A última década trouxe uma enxurrada de descobertas de mutações causadoras de doenças no genoma humano. Mas, na maioria dos casos, as descobertas só explicaram uma pequena parte do risco de contrair a doença. E alguns cientistas começam a temer que muitas variantes genéticas ligadas a doenças possam ser ilusões estatísticas.
O Projeto do Genoma Humano foi iniciado em 1989 com o objetivo de sequenciar, ou identificar, as 3 bilhões de unidades químicas no conjunto de instruções genéticas humano, encontrar as origens genéticas de doenças e, então, desenvolver tratamentos. Com a sequência na mão, o passo seguinte foi identificar variantes genéticas que aumentam o risco de doenças comuns, como câncer e diabetes.

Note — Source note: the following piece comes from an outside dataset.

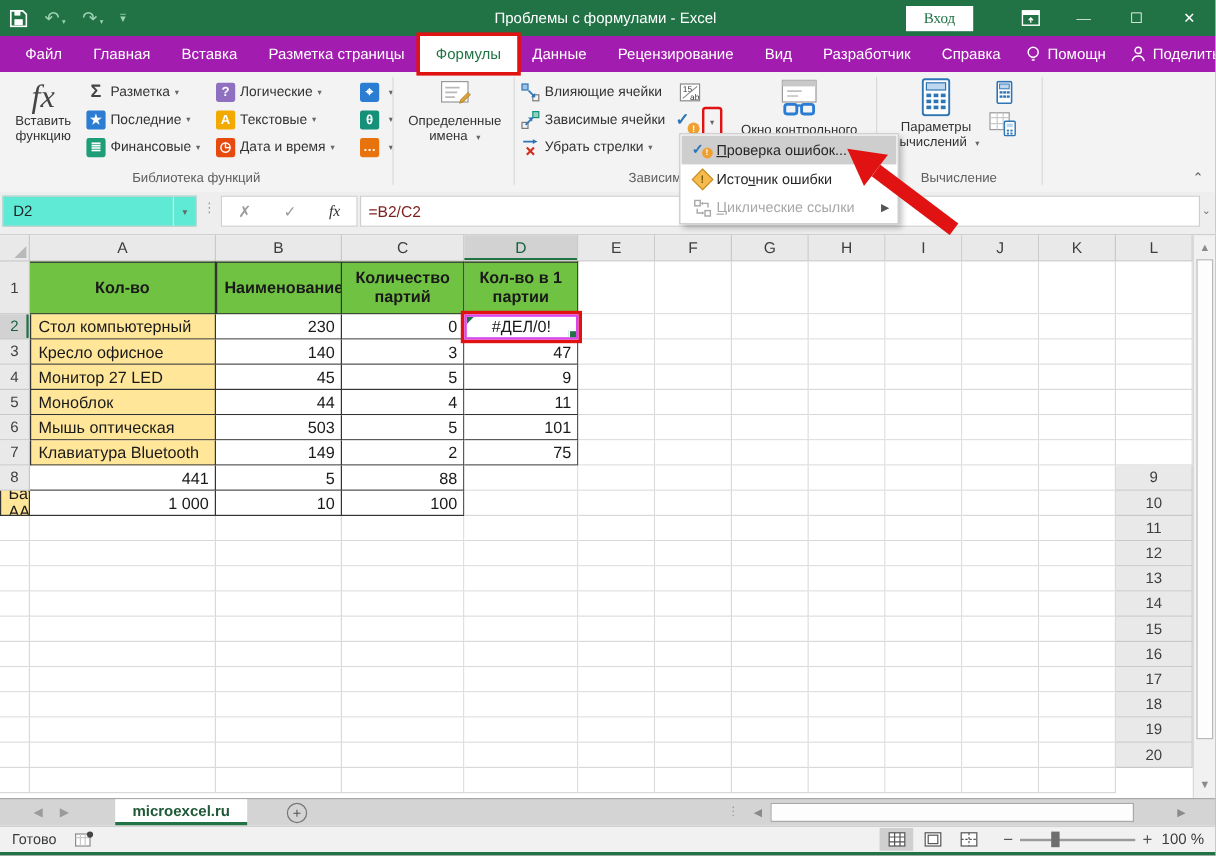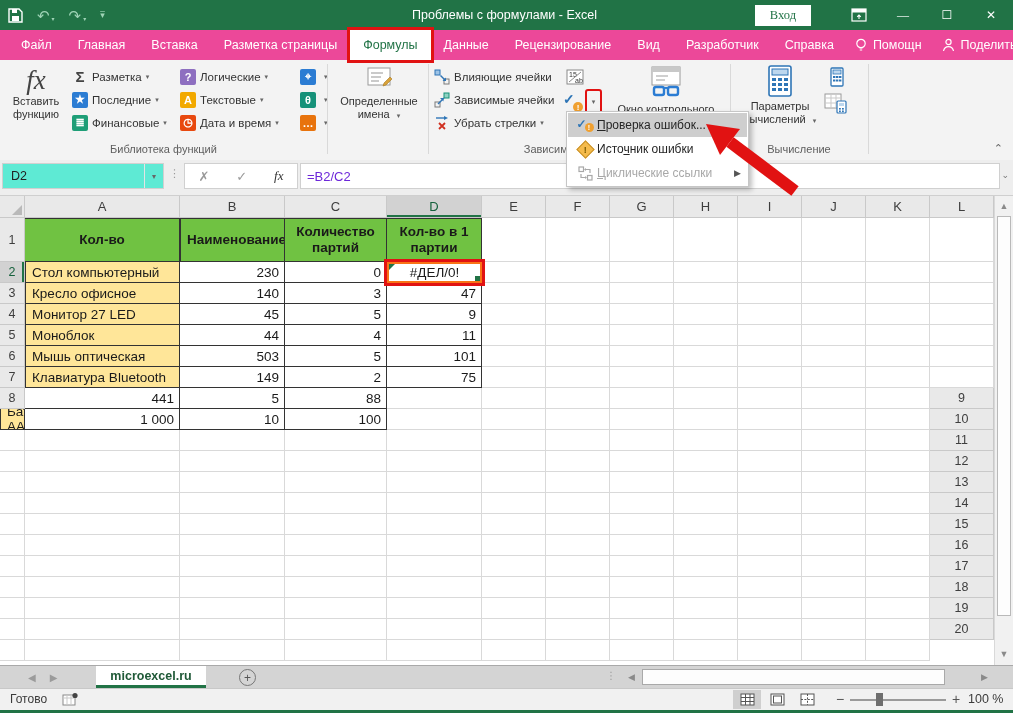"Файл" .tabrow { background: #ec4899 -> #a21caf }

Era caro demais na época pensar em sequenciar os genomas inteiros dos pacientes. Por isso, os Institutos de Saúde dos EUA adotaram a ideia de um atalho inteligente, o de examinar apenas os locais do genoma onde muitas pessoas têm uma unidade de DNA variante. Mas esse atalho parece não ter tido muito sucesso.

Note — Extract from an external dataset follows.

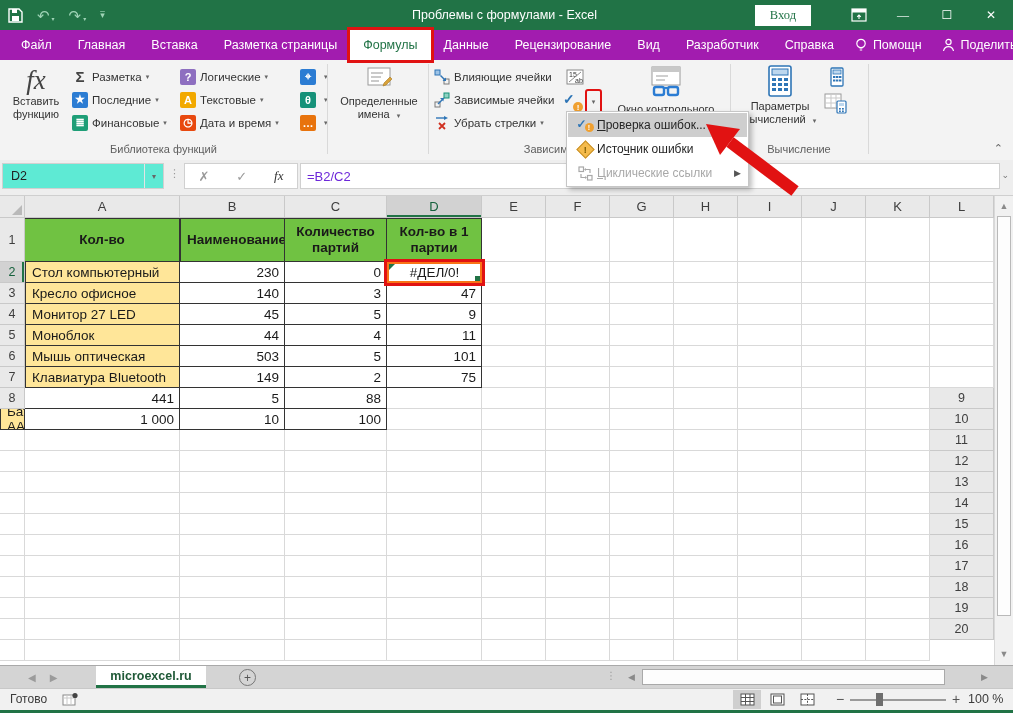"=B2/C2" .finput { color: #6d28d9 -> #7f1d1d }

A teoria por trás do atalho foi que, como as principais doenças são comuns, também o seriam as variantes genéticas que as causam. A seleção natural mantém o genoma humano livre de variantes que prejudicam a saúde antes que as crianças se tornem adultas, dizia a teoria, mas falha contra variantes que ocorrem mais tarde na vida, permitindo que elas se tornem muito comuns. Em 2002, os Institutos de Saúde iniciaram um projeto de US$ 138 milhões chamado HapMap, para catalogar as variantes comuns dos genomas europeu, asiático do leste e africano.
Com o catálogo na mão, a segunda etapa seria ver se alguma das variantes era mais comum nos pacientes com determinada doença do que em pessoas saudáveis. Esses estudos exigiram grandes números de pacientes e custaram vários milhões de dólares cada um. Quase 400 deles tinham sido concluídos em 2009. O resultado é que centenas de variantes genéticas comuns hoje foram estatisticamente ligadas a diversas doenças.
Mas, para a maioria delas, as variantes comuns explicaram apenas uma fração do risco genético. Hoje parece mais provável que cada doença comum seja causada principalmente por grandes números de variantes raras -raras demais para terem sido catalogadas pelo HapMap.
Os defensores do HapMap e dos estudos de associação com o genoma dizem que a abordagem fazia sentido porque somente hoje está se tornando suficientemente barato procurar variantes raras, e que muitas variantes comuns têm interferência nas doenças.
Nesta altura, cerca de 850 locais do genoma, a maioria deles perto de genes, foram relacionados a doenças comuns, disse Eric Lander, diretor do Instituto Broad em Cambridge, Massachusetts, e um líder do projeto HapMap. "Por isso, opino que a hipótese se confirmou", ele disse.